Work instruction a – In the summary on functional regularization for continual learning, what does the proposed method use to build an approximate posterior belief over the task-specific function?

Document excerpt –
******************************

# Functional regularisation for continual learning with gaussian processes

Meixi Chen

## Introduction

Continual Learning (CL) refers to the problem where different tasks are fed to a model sequentially, such as training a natural language processing model on different languages over time. A major challenge in CL is a model forgets how to solve earlier tasks. This paper proposed a new framework to regularize Continual Learning (CL) so that it doesn't forget previously learnt tasks. This method, referred to as functional regularization for Continual Learning, leverages the Gaussian process to construct an approximate posterior belief over the underlying task-specific function. Then the posterior belief is utilized in a optimization as a regularizer to prevent the model from completely deviating from the earlier tasks. The estimation of the posterior functions is carried out under the framework of approximate Bayesian inference.

## Previous Work

There are two types of methods that have been widely used in Continual Learning.

******************************

Material provided –

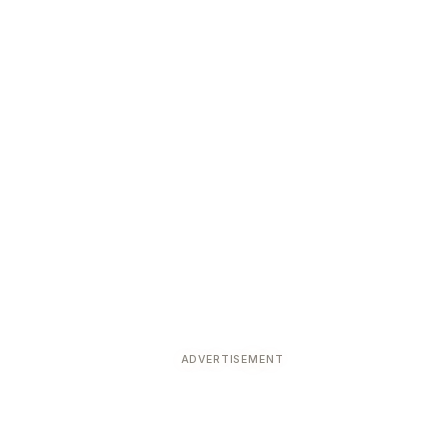
ADVERTISEMENT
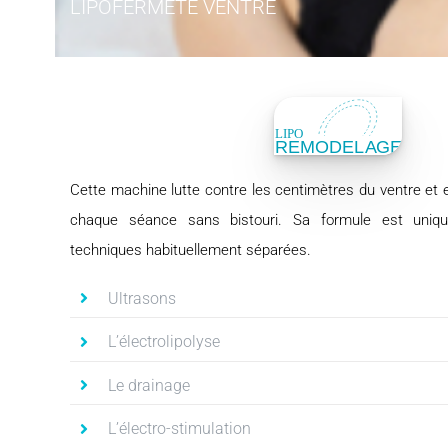
LIPOFERMETE VENTRE
Cette machine lutte contre les centimètres du ventre et e
chaque séance sans bistouri. Sa formule est uniq
techniques habituellement séparées.
Ultrasons
L’électrolipolyse
Le drainage
L’électro-stimulation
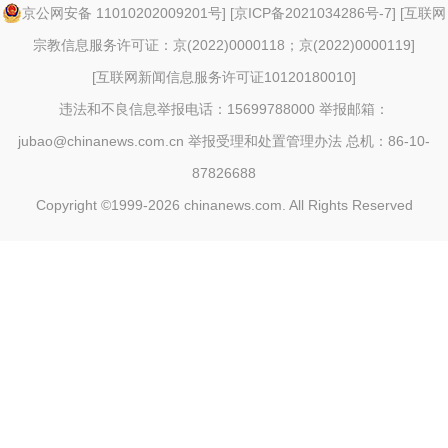
京公网安备 11010202009201号
] [
京ICP备2021034286号-7
] [
互联网
宗教信息服务许可证：京(2022)0000118；京(2022)0000119
]
[
互联网新闻信息服务许可证10120180010
]
违法和不良信息举报电话：15699788000 举报邮箱：
jubao@chinanews.com.cn
举报受理和处置管理办法
总机：86-10-
87826688
Copyright ©1999-2026
chinanews.com. All Rights Reserved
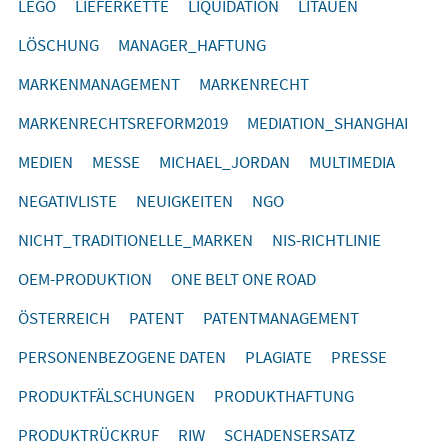
LEGO
LIEFERKETTE
LIQUIDATION
LITAUEN
LÖSCHUNG
MANAGER_HAFTUNG
MARKENMANAGEMENT
MARKENRECHT
MARKENRECHTSREFORM2019
MEDIATION_SHANGHAI
MEDIEN
MESSE
MICHAEL_JORDAN
MULTIMEDIA
NEGATIVLISTE
NEUIGKEITEN
NGO
NICHT_TRADITIONELLE_MARKEN
NIS-RICHTLINIE
OEM-PRODUKTION
ONE BELT ONE ROAD
ÖSTERREICH
PATENT
PATENTMANAGEMENT
PERSONENBEZOGENE DATEN
PLAGIATE
PRESSE
PRODUKTFÄLSCHUNGEN
PRODUKTHAFTUNG
PRODUKTRÜCKRUF
RIW
SCHADENSERSATZ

******************************

Work instruction b – How many lines of the entries contain the string "chinanews"? Reply with the number only.

Written answer a – The Gaussian process.

Written answer b – 2